Die vollen Auswirkungen des Rinderwahnsinns BSE werden Forschern zufolge noch lange im Unklaren bleiben. “Es wird noch Jahrzehnte dauern, bis wir wissen, was BSE beim Menschen macht”, sagte Robert Will vom Western General Hospital in Edinburgh am Dienstag auf dem Weltkongress für biologische Psychiatrie in Berlin. Entsprechend weit auseinander gehen Schätzungen, wie viele Fälle der neuen Variante der Creutzfeld-Jakob-Erkrankung (vCJD) durch BSE ausgelöst werden könnten.
Hochrechnungen zufolge waren zunächst für Großbritannien auf Grund der BSE-Seuche 70 bis 136.000 vCJD-Fälle erwartet worden. “Die 70 wurde bereits überschritten”, sagte Will. In Großbritannien wurden bislang 102 Fälle diagnostiziert. In Frankreich gebe es 3 vCJD-Fälle, keiner von diesen Betroffenen hätte je Großbritannien besucht. Irland und Hongkong verzeichneten jeweils einen Fall, wobei der betroffene Hongkonger sich mehrere Jahre in Großbritannien aufgehalten habe. In Deutschland rechnen Experten mit bis zu 15 vCJD-Fällen durch die BSE-Krise.

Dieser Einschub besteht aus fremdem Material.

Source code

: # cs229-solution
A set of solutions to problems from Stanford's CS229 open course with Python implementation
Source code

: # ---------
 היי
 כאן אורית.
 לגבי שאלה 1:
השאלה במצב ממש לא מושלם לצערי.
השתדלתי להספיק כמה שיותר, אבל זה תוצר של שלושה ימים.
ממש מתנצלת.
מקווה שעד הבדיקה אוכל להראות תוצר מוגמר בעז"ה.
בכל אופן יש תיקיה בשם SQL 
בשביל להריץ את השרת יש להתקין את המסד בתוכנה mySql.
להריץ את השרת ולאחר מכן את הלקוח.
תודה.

Unterdessen hat sich unter den Wissenschaftlern die Meinung durchgesetzt, dass der Rinderwahnsinn durch ein infektiöses Prion ausgelöst wird, sagte Konrad Maurer vom Institut für Psychiatrie der Universität Frankfurt am Main. Die Theorie von BSE als einer Virus-Erkrankung werde nicht weiter verfolgt. Warum sich harmlose Proteine in gefährliche Prionen verwandeln sei aber nach wie vor unklar.
Mehrere hunderte Psychiater informierten sich auf dem Kongress über BSE und die Creutzfeldt-Jakob-Krankheit. Die allermeisten CJD- Erkrankten zeigten im Anfangsstadium neurologische Symptome, wie Depression, Unruhe und Rückzug, betonte Herbert Budka von der Universität Wien.